### Input records

━━━━

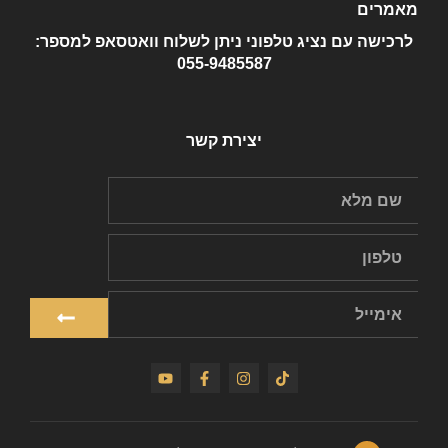
מאמרים
לרכישה עם נציג טלפוני ניתן לשלוח וואטסאפ למספר:
055-9485587
יצירת קשר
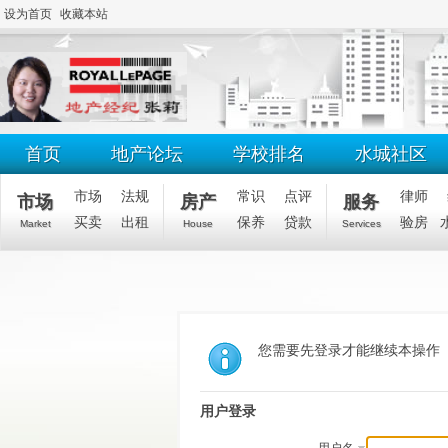
设为首页
收藏本站
首页
地产论坛
学校排名
水城社区
市场
法规
常识
点评
律师
市场
房产
服务
买卖
出租
保养
贷款
验房
Market
House
Services
您需要先登录才能继续本操作
用户登录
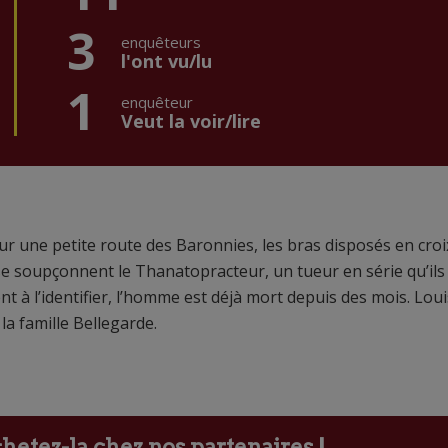
3
enquêteurs
l'ont vu/lu
1
enquêteur
Veut la voir/lire
r une petite route des Baronnies, les bras disposés en croi
se soupçonnent le Thanatopracteur, un tueur en série qu’ils
t à l’identifier, l’homme est déjà mort depuis des mois. Lou
a famille Bellegarde.
etez-la chez nos partenaires !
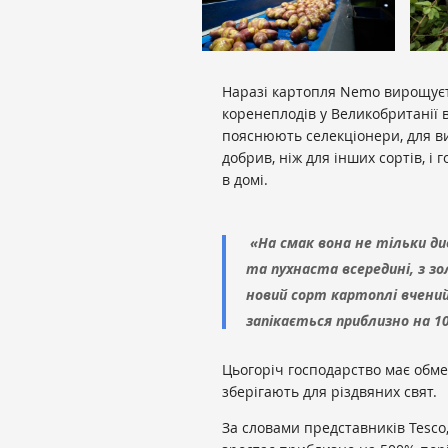
Наразі картопля Nemo вирощуєт
коренеплодів у Великобританії 
пояснюють селекціонери, для в
добрив, ніж для інших сортів, 
в домі.
«На смак вона не тільки д
та пухнаста всередині, з з
новий сорт картоплі вчений
запікається приблизно на 1
Цьогоріч господарство має обме
зберігають для різдвяних свят.
За словами представників Tesco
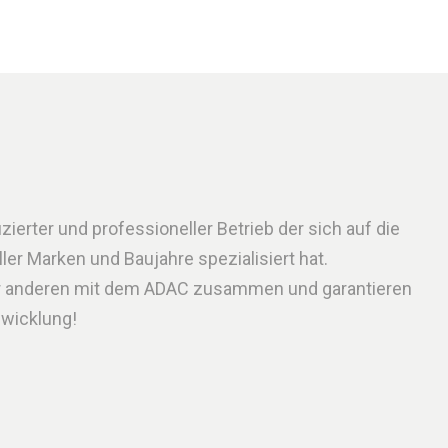
zierter und professioneller Betrieb der sich auf die
er Marken und Baujahre spezialisiert hat.
er anderen mit dem ADAC zusammen und garantieren
bwicklung!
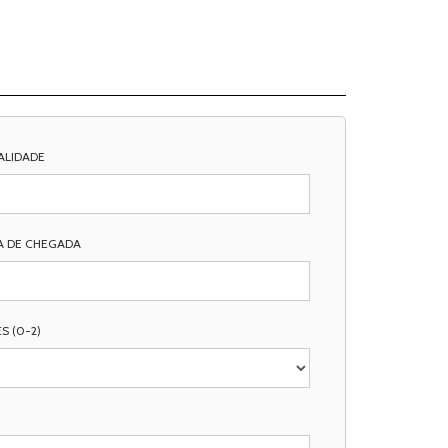
ALIDADE
A DE CHEGADA
S (0-2)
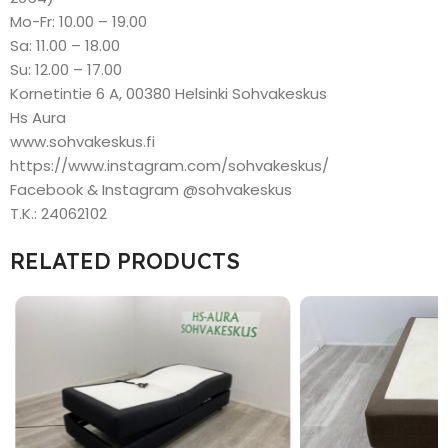
Mo-Fr: 10.00 – 19.00
Sa: 11.00 – 18.00
Su: 12.00 – 17.00
Kornetintie 6 A, 00380 Helsinki Sohvakeskus
Hs Aura
www.sohvakeskus.fi
https://www.instagram.com/sohvakeskus/
Facebook & Instagram @sohvakeskus
T.K.: 24062102
RELATED PRODUCTS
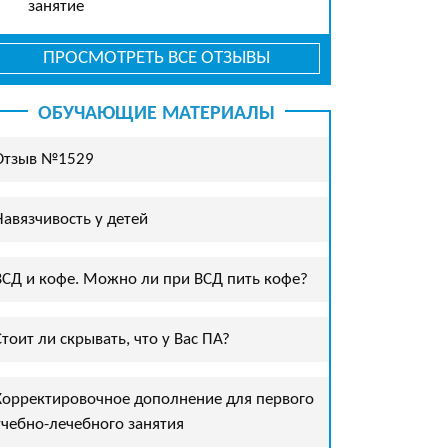
занятие
ПРОСМОТРЕТЬ ВСЕ ОТЗЫВЫ
ОБУЧАЮЩИЕ МАТЕРИАЛЫ
Отзыв №1529
Навязчивость у детей
ВСД и кофе. Можно ли при ВСД пить кофе?
Стоит ли скрывать, что у Вас ПА?
Корректировочное дополнение для первого
учебно-лечебного занятия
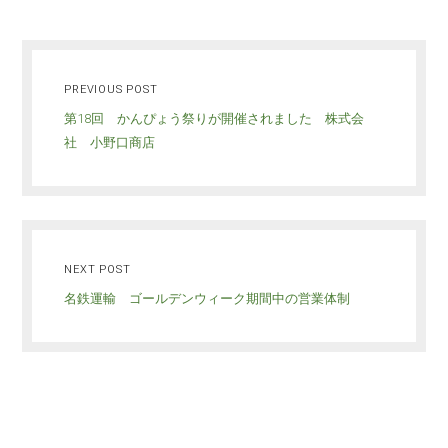
PREVIOUS POST
第18回 かんぴょう祭りが開催されました 株式会
社 小野口商店
NEXT POST
名鉄運輸 ゴールデンウィーク期間中の営業体制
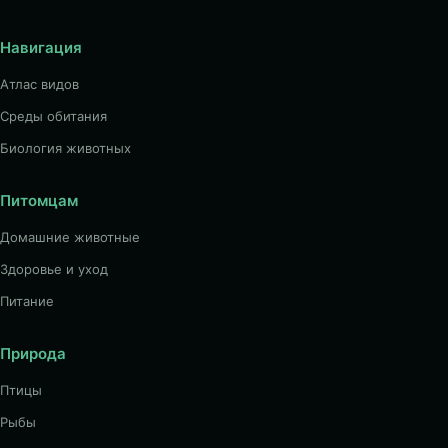
Навигация
Атлас видов
Среды обитания
Биология животных
Питомцам
Домашние животные
Здоровье и уход
Питание
Природа
Птицы
Рыбы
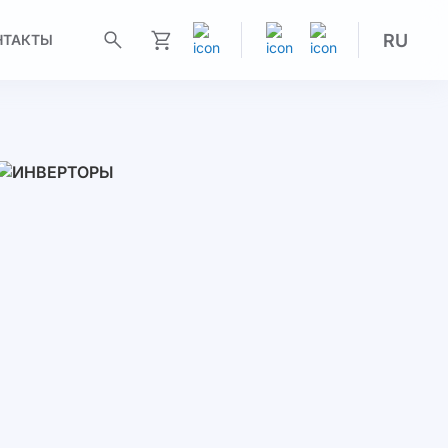
RU
НТАКТЫ
Моя корзина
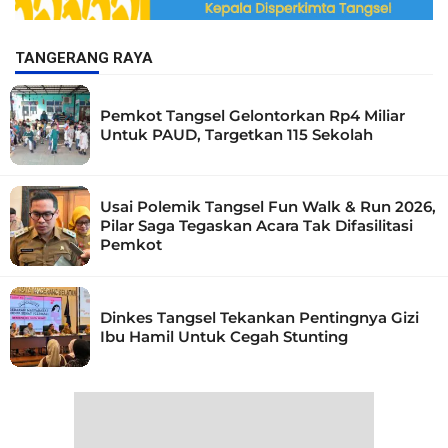
TANGERANG RAYA
Pemkot Tangsel Gelontorkan Rp4 Miliar
Untuk PAUD, Targetkan 115 Sekolah
Usai Polemik Tangsel Fun Walk & Run 2026,
Pilar Saga Tegaskan Acara Tak Difasilitasi
Pemkot
Dinkes Tangsel Tekankan Pentingnya Gizi
Ibu Hamil Untuk Cegah Stunting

━━━━

### Assigned task
Where the word "Tangsel" shows up in a line of the entries above, copy that line.

### Output of the task
Pemkot Tangsel Gelontorkan Rp4 Miliar
Usai Polemik Tangsel Fun Walk & Run 2026,
Dinkes Tangsel Tekankan Pentingnya Gizi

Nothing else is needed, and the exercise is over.